No puedo hablar sobre las preguntas constitucionales en este asunto. Hablo como pastor. Y como pastor, sé que la situación es injusta e intolerable para millones de personas que son forzadas a vivir en las sombras en nuestro gran país. Cada día, en nuestras parroquias, escuelas y vecindarios vemos el creciente daño causado a vidas humanas, especialmente a los niños y a las familias, debido a nuestro fracaso en aprobar una reforma migratoria integral.
A nivel nacional, solamente en los últimos ocho años, más de 2 millones de personas indocumentadas han sido deportadas, entre ellos miles de padres y madres que han sido forzados a dejar atrás a sus cónyuges e hijos. Millones más viven en constante temor de ser deportados ellos mismos, o de que un día, sin previo aviso, no puedan regresarse a casa para la cena y quizá nunca vuelvan a ver a sus familias.

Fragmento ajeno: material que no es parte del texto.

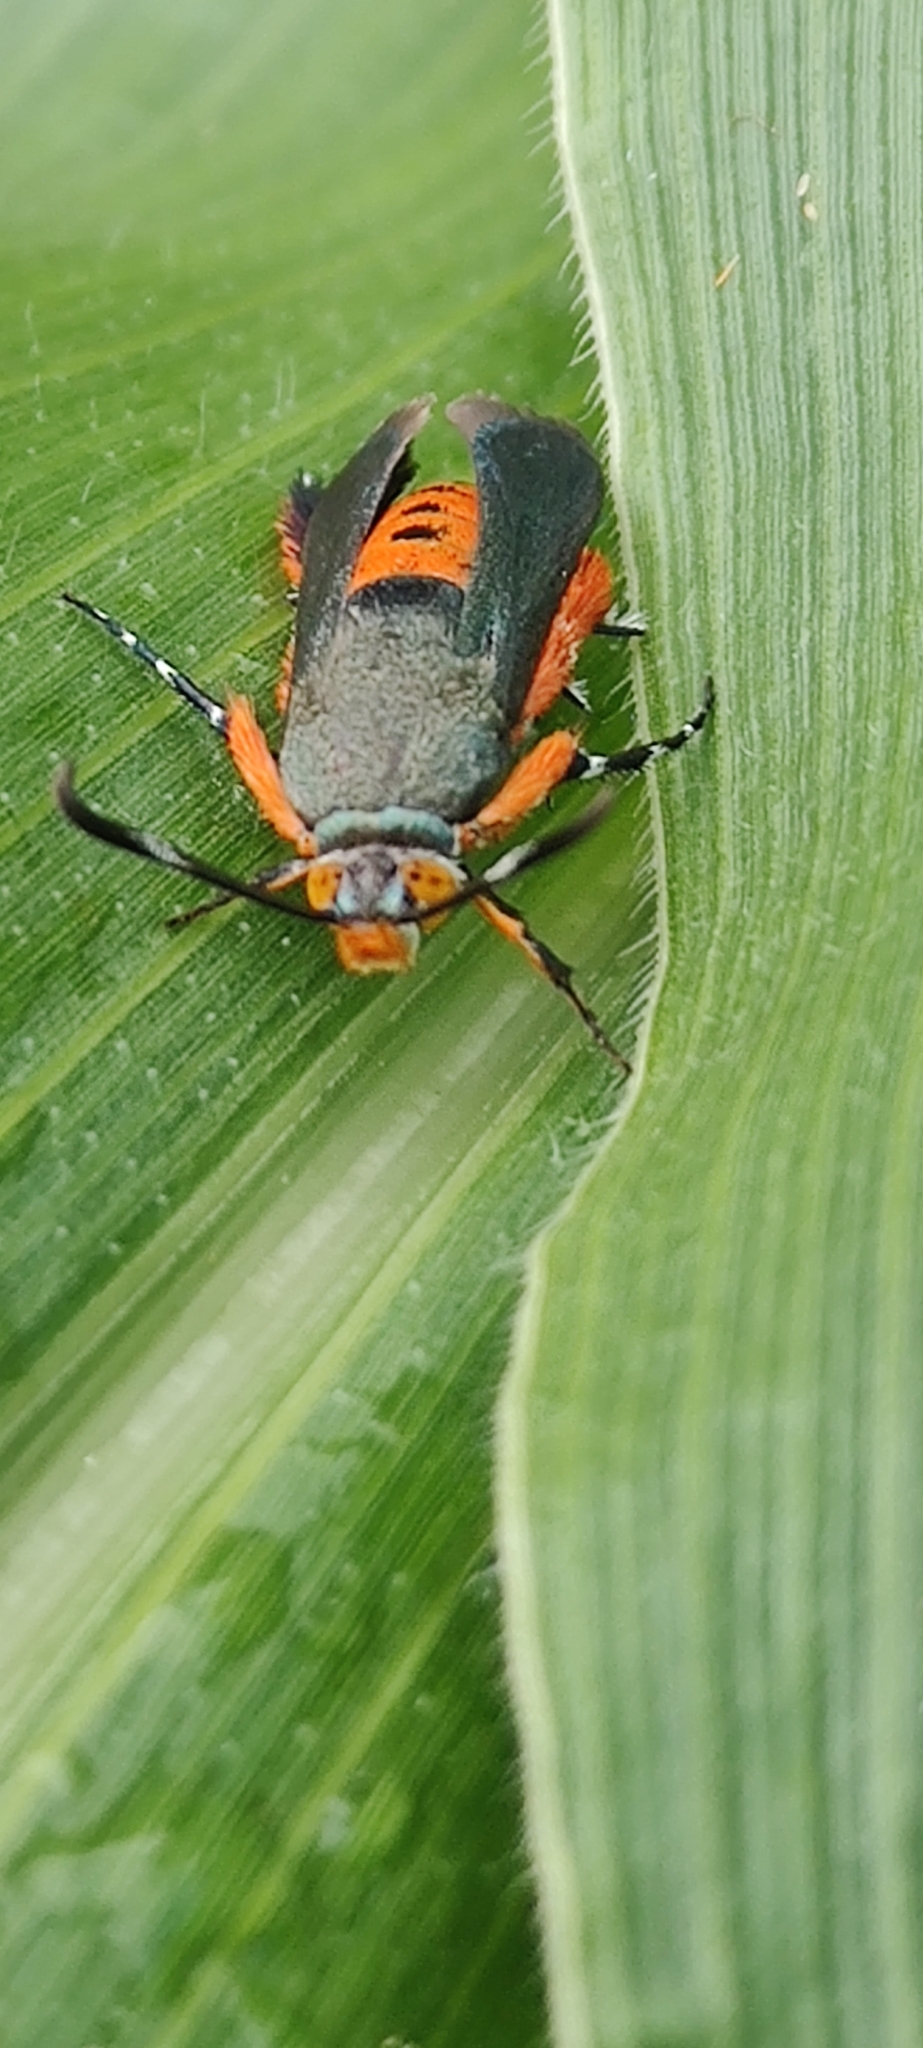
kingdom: Animalia
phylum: Arthropoda
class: Insecta
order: Lepidoptera
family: Sesiidae
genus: Eichlinia
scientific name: Eichlinia cucurbitae
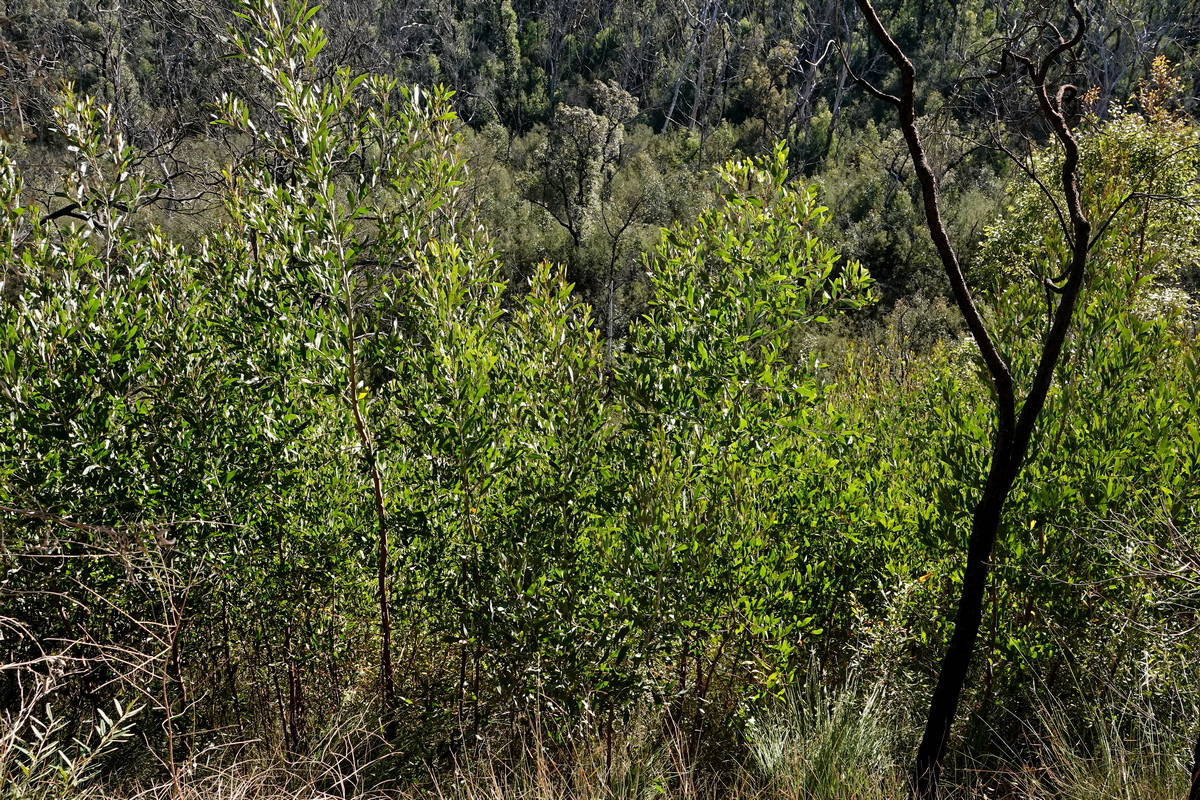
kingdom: Plantae
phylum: Tracheophyta
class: Magnoliopsida
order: Fabales
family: Fabaceae
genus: Acacia
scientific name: Acacia georgensis
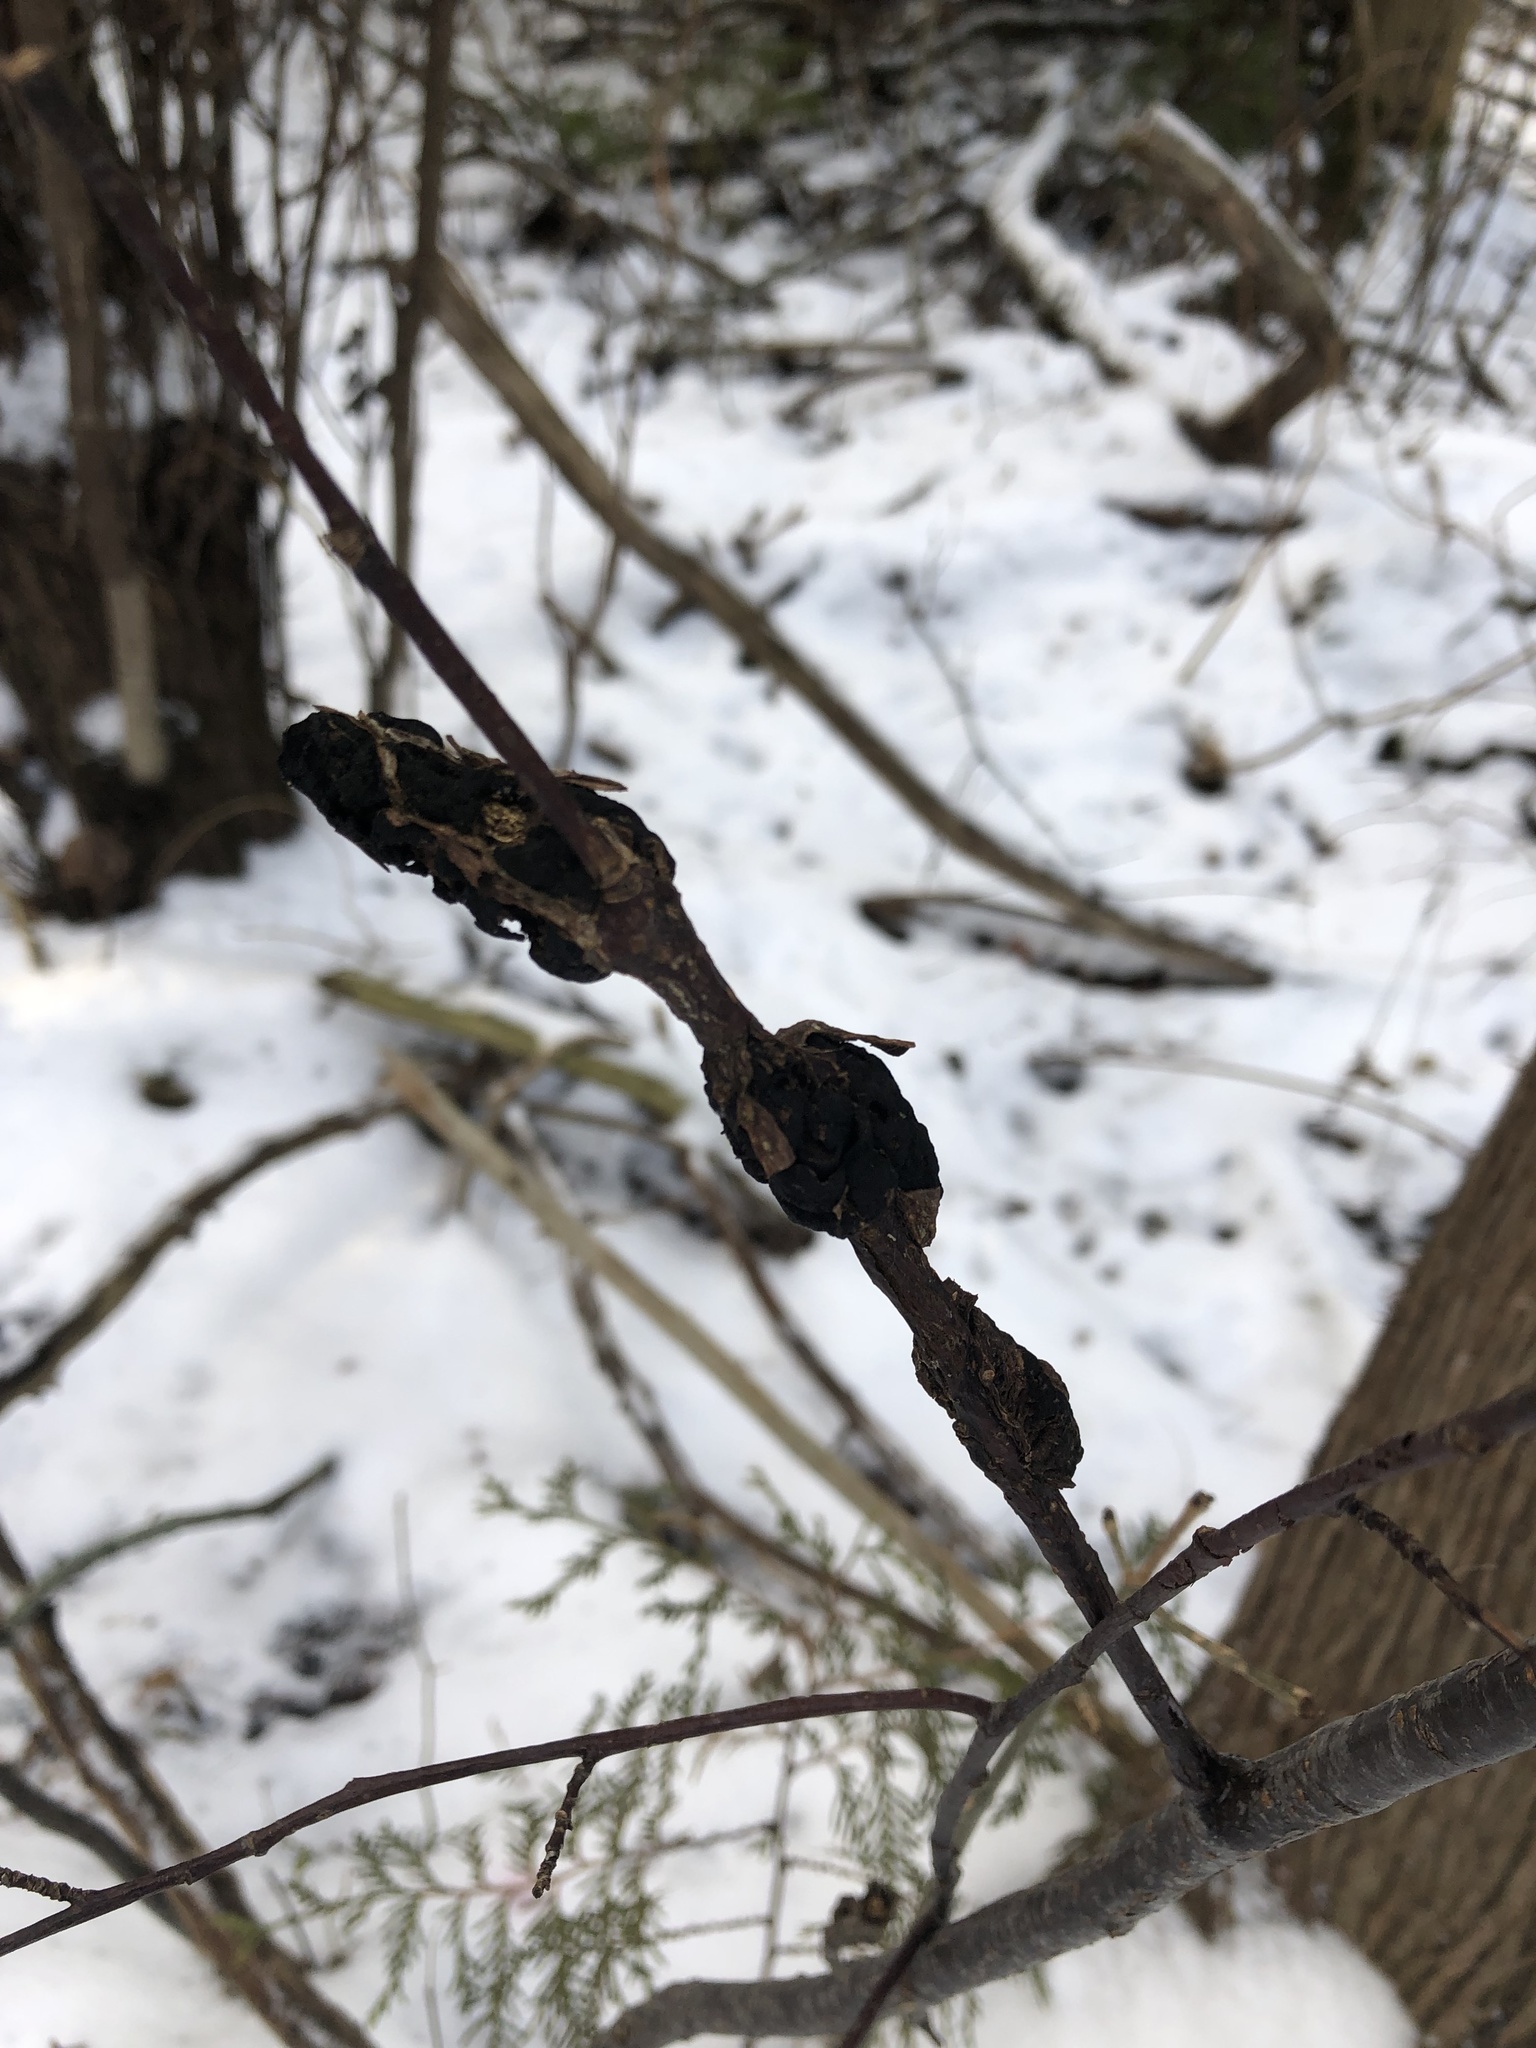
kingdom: Fungi
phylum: Ascomycota
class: Dothideomycetes
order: Venturiales
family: Venturiaceae
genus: Apiosporina
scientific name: Apiosporina morbosa
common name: Black knot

Las acciones ejecutivas en discusión en este caso son temporales y no sustituyen la reforma migratoria integral necesaria en nuestro país. Pero son medidas de misericordia, que proporcionarían algo de tranquilidad a casi 9 millones de personas, entre ellos, 4.5 millones de niños.
Las personas no dejan de ser nuestros hermanos y hermanas sólo porque tienen un estatus migratorio irregular. No importa cómo llegaron aquí, no importa qué tan frustrados estemos con el gobierno; no podemos perder de vista su humanidad sin al mismo tiempo perder la nuestra.
Hasta que los legisladores en Washington no se llenen de humildad y valentía para dejar de lado sus diferencias y busquen una solución común, la Corte Suprema puede ser nuestra última esperanza para devolver la humanidad a nuestras políticas de inmigración.